KBÜ Metalurji ve Gereç Mühendisliği Kısmından Prof. Dr. Ali Güngör ve doktora öğrencisi Yousef Mustafa Salem Fhail Boom, TÜBİTAK 1002 projesi kapsamında otomotiv ve havacılık dallarında kullanılmak üzere hafif ve yüksek dayanımlı magnezyum alaşımlarını geliştirdi. Bu projeyle, hem yakıt tasarrufu sağlanması hem de sera gazı emisyonlarının azaltılması hedefleniyor.

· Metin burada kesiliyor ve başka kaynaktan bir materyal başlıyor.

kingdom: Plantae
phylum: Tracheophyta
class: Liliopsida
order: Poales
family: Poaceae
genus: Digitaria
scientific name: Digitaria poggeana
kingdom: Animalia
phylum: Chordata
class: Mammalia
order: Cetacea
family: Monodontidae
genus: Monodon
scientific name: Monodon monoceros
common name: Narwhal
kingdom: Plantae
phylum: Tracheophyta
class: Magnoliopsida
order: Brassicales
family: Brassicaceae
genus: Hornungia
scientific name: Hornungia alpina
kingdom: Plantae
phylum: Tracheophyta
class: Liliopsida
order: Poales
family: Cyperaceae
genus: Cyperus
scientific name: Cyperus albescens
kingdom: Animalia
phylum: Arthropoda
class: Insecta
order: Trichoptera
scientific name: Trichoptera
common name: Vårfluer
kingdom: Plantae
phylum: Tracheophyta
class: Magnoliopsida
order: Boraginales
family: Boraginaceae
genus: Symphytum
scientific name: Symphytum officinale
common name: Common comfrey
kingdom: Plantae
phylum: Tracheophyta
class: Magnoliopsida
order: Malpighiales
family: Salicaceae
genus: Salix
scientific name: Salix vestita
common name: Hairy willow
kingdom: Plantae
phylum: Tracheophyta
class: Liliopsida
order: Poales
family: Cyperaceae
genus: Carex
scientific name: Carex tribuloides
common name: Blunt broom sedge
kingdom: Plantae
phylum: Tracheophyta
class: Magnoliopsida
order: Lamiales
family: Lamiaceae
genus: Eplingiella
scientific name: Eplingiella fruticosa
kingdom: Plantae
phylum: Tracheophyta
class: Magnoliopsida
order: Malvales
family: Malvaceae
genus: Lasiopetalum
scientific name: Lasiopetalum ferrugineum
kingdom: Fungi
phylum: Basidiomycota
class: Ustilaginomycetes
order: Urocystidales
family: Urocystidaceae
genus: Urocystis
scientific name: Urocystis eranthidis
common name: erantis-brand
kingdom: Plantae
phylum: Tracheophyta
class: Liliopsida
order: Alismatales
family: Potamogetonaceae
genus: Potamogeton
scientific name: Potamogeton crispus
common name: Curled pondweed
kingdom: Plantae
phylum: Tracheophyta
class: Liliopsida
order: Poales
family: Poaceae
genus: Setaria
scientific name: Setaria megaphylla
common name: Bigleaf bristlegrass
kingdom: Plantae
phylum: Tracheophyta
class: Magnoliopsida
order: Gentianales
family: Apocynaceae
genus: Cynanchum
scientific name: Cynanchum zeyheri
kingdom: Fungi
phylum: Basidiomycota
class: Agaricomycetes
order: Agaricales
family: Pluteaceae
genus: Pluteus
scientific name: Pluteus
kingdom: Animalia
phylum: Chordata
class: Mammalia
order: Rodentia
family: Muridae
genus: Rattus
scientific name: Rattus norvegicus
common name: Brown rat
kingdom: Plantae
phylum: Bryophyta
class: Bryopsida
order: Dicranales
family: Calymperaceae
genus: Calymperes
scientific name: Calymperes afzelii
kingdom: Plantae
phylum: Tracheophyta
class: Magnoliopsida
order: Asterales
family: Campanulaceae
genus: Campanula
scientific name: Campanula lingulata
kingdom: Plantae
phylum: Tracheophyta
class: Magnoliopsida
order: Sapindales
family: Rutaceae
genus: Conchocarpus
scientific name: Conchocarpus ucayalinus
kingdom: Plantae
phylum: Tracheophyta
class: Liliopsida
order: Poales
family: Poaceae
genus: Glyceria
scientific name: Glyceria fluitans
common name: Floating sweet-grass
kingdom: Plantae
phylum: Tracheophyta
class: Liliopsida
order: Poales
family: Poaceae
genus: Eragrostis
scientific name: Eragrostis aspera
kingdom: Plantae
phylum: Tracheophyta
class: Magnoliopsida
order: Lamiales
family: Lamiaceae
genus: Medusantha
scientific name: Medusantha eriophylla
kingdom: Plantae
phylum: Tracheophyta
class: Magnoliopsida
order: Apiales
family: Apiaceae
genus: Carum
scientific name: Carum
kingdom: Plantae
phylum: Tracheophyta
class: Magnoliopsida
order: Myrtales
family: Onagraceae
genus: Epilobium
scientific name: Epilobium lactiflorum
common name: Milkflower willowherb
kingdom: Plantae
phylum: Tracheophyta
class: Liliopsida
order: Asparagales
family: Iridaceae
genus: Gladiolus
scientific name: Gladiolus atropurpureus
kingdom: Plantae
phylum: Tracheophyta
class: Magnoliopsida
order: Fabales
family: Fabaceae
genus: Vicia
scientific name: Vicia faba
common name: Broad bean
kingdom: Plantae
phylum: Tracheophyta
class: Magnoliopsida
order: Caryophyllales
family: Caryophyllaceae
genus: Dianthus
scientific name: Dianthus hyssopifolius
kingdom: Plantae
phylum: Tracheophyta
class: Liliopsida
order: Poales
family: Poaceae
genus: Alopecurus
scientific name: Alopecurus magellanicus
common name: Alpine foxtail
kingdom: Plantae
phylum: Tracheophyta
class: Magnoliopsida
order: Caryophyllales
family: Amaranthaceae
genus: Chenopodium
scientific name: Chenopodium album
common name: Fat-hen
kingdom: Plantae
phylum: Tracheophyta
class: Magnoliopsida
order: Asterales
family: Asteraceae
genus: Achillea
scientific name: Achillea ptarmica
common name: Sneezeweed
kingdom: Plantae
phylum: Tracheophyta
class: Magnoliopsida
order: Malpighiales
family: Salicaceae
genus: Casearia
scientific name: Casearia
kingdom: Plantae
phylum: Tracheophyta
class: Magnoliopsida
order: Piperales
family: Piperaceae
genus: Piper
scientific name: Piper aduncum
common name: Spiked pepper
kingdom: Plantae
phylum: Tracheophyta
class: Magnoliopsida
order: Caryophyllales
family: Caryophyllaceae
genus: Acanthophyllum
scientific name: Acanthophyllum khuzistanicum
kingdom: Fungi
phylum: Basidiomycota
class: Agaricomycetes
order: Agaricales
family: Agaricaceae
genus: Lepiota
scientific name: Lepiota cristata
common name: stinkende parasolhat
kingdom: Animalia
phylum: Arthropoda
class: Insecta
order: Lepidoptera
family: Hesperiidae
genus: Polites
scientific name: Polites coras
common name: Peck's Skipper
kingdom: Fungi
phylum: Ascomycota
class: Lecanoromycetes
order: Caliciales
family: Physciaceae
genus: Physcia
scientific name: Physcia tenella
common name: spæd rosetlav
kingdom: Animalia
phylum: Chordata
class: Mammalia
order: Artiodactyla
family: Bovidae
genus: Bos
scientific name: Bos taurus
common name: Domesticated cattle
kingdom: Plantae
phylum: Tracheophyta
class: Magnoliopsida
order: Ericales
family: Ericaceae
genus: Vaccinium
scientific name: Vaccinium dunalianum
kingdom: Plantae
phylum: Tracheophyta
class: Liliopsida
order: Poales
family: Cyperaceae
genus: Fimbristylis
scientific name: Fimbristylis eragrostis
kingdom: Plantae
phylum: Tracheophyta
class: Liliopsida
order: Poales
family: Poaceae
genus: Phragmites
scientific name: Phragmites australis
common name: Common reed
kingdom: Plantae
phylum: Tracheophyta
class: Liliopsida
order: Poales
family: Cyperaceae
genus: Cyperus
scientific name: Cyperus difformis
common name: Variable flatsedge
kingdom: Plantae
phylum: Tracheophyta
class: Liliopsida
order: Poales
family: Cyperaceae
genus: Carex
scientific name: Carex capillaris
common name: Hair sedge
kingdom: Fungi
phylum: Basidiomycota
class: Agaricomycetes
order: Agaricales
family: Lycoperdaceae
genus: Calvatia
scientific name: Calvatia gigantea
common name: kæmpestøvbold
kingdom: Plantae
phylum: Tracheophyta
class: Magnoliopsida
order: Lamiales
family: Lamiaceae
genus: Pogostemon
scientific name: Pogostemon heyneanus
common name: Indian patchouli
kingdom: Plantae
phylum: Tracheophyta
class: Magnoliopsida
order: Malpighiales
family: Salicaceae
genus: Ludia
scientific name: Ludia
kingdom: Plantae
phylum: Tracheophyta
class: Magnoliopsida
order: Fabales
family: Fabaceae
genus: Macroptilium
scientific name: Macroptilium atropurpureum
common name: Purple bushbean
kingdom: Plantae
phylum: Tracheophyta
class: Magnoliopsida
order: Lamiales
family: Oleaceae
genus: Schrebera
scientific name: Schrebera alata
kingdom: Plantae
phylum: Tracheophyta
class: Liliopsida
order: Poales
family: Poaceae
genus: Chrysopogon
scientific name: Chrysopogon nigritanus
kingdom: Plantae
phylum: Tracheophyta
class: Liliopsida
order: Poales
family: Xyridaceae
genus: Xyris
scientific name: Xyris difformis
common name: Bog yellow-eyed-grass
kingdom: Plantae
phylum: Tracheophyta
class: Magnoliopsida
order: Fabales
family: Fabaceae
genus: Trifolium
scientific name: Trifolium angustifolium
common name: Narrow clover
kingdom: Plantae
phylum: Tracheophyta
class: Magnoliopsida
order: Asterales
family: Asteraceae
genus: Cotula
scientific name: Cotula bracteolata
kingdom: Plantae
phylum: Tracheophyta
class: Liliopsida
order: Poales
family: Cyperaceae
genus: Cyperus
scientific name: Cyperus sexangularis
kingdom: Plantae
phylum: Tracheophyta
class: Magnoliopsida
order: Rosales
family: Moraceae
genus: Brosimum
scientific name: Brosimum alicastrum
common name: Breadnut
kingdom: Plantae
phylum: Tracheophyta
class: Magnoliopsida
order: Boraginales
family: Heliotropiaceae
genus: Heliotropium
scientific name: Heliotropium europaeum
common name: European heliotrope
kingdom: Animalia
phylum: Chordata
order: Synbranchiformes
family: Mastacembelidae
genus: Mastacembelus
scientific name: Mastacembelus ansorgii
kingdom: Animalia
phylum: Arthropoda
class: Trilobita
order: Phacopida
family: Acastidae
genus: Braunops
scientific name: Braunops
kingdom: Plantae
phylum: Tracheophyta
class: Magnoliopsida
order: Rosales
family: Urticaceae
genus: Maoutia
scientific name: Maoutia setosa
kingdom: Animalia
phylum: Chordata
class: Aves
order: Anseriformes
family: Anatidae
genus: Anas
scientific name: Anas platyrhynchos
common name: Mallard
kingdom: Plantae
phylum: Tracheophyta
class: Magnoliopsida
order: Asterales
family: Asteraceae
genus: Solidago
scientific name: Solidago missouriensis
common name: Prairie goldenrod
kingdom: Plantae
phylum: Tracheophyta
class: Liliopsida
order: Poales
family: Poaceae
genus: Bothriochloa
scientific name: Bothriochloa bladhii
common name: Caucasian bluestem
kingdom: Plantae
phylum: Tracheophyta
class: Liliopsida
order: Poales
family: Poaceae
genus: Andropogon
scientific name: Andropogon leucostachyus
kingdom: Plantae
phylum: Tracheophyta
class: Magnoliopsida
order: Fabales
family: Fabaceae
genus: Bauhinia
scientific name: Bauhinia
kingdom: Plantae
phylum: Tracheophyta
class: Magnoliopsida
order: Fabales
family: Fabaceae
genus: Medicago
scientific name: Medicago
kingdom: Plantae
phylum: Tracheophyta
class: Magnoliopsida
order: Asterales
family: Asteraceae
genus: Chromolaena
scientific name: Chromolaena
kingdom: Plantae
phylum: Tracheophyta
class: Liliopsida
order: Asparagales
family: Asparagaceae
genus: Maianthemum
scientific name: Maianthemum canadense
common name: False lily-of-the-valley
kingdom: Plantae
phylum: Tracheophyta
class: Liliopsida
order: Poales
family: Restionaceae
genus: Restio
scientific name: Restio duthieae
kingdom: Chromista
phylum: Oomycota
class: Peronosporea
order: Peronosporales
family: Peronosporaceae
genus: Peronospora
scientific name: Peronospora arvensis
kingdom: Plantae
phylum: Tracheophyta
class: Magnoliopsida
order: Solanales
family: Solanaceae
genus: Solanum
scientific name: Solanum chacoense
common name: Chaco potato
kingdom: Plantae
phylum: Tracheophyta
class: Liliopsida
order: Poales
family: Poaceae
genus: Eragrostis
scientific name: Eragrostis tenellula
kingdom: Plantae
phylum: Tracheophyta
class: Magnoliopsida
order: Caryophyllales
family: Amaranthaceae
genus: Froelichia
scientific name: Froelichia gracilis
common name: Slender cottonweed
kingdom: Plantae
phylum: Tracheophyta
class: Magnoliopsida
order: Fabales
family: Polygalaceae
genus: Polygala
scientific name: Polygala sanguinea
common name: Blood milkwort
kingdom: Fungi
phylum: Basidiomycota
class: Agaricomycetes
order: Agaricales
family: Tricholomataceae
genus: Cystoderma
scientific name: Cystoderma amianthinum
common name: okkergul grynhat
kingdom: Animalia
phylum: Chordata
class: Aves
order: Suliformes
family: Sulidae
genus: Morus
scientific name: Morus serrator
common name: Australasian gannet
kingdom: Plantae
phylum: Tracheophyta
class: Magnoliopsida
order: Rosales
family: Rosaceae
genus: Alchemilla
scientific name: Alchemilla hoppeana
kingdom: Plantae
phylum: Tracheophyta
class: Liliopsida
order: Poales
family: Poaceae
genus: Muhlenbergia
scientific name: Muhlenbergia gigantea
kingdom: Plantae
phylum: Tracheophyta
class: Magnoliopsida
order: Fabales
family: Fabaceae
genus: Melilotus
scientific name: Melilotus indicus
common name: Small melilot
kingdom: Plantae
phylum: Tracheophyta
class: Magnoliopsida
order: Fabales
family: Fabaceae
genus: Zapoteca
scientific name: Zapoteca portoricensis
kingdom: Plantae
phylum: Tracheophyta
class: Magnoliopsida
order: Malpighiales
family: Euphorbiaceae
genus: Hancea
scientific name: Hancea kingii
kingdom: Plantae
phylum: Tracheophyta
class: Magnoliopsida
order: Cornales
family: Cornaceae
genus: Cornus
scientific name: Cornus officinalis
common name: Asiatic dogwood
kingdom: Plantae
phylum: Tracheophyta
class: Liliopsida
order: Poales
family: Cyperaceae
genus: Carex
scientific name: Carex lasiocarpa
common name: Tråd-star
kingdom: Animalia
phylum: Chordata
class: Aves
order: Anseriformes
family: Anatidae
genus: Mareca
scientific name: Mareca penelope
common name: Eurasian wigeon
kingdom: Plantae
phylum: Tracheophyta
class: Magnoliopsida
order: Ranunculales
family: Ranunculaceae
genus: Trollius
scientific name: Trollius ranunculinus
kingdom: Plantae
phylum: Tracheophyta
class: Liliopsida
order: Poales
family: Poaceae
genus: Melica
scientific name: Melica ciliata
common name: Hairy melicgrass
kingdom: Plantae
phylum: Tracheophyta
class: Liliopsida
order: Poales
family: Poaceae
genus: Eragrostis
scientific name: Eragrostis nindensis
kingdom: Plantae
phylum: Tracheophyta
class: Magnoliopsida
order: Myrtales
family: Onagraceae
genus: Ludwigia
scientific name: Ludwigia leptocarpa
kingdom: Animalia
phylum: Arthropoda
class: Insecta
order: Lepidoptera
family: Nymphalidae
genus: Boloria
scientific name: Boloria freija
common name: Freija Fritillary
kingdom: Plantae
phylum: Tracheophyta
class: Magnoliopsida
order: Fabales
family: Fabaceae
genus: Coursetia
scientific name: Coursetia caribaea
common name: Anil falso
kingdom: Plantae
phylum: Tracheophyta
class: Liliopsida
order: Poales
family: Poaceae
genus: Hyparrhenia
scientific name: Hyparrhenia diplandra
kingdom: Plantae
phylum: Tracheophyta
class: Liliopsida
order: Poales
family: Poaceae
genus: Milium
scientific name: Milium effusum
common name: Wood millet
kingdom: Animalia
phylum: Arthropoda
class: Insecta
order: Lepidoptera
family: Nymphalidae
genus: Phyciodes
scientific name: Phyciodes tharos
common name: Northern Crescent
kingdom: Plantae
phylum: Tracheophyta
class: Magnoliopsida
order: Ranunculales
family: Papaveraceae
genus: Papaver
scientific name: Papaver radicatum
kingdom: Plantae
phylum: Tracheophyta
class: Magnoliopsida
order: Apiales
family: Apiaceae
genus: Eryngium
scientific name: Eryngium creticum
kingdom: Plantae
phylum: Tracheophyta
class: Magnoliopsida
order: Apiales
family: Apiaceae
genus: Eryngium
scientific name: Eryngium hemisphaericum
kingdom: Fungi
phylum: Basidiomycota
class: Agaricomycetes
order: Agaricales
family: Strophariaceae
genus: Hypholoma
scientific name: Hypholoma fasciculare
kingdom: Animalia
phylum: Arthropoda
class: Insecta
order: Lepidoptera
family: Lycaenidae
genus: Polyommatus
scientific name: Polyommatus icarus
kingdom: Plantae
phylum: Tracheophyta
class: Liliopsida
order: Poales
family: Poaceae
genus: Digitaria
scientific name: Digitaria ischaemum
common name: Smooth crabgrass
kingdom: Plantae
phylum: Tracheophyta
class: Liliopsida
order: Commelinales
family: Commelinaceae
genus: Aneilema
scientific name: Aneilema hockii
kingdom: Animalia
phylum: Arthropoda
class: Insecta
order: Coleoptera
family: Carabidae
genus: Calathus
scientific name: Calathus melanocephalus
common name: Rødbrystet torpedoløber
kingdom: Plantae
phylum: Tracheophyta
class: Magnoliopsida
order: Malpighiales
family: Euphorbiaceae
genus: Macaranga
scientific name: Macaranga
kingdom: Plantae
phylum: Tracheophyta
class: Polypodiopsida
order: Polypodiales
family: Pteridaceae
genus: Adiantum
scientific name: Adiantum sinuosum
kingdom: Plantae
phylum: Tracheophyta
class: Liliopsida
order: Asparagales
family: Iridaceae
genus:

Enerji kaynaklarının hudutlu olması nedeniyle hafif materyallere yönelik arayışların arttığını vurgulayan Prof. Dr. Ali Güngör, "Enerjiye olan talep her geçen gün artıyor. Biz de ‘Yakıt tasarrufu konusunda ne yapabiliriz?’ sorusuna tahlil arayarak hafif metaller üzerinde çalıştık" dedi. Magnezyumun bilinen en hafif metallerden biri olduğunu belirten Prof. Dr. Güngör, bu özelliğin kara ve hava taşıtlarında değerli avantajlar sağladığını söz etti. "Magnezyum, alüminyuma kıyasla yüzde 36, demire kıyasla yüzde 78 daha hafiftir. Bu da çeşitli araçlarda kıymetli yakıt tasarrufu sağlamaktır" diyen Güngör, magnezyumun dayanımının ve korozyon direncinin düşük olması ve şekillendirilebilme zorlukları nedeniyle endüstriyel kullanımının sonlu olduğuna dikkat çekerek bu dezavantajları gidermek için magnezyuma çeşitli elementler eklediklerini lisana getirdi. Güngör, magnezyum alaşımlarının otomotiv dalında direksiyon simidi, iç kapı iskeleti, koltuk iskeleti, şanzıman kutusu üzere birçok modülün üretiminde kullanıldığını söyledi. Magnezyumun araba sacı olarak kullanılması için 6000 serisi denilen alüminyum alaşımlarının akma dayanımına eşit olması gerektiğini anlatan Güngör, "Biz bu çalışmalarda düşük oranlarda alüminyum, çinko, kalsiyum ve manganez içeren magnezyum alaşımlarını döküm yoluyla ürettik. Akabinde uyguladığımız ısılı süreç ve sıcak haddeleme tekniklerini kullanarak, akma dayanımı 155 megapaskal, çekme dayanımı 240 megapaskal olan ve düzlem şekillendirilebilirlik özelliğine sahip magnezyum alaşımlarını üretmeyi başardık" diye konuştu. Elde edilen sonuçların, daha yüksek performanslı magnezyum alaşımlarının üretilebileceğini gösterdiğini belirten Prof. Dr. Güngör, bir sonraki kademede üretim süreçlerini daha da geliştirerek patent müracaatında bulunacaklarını aktardı.

Yorum Yaz

Gönderdiğiniz yorum moderasyon ekibi tarafından incelendikten sonra yayınlanacaktır.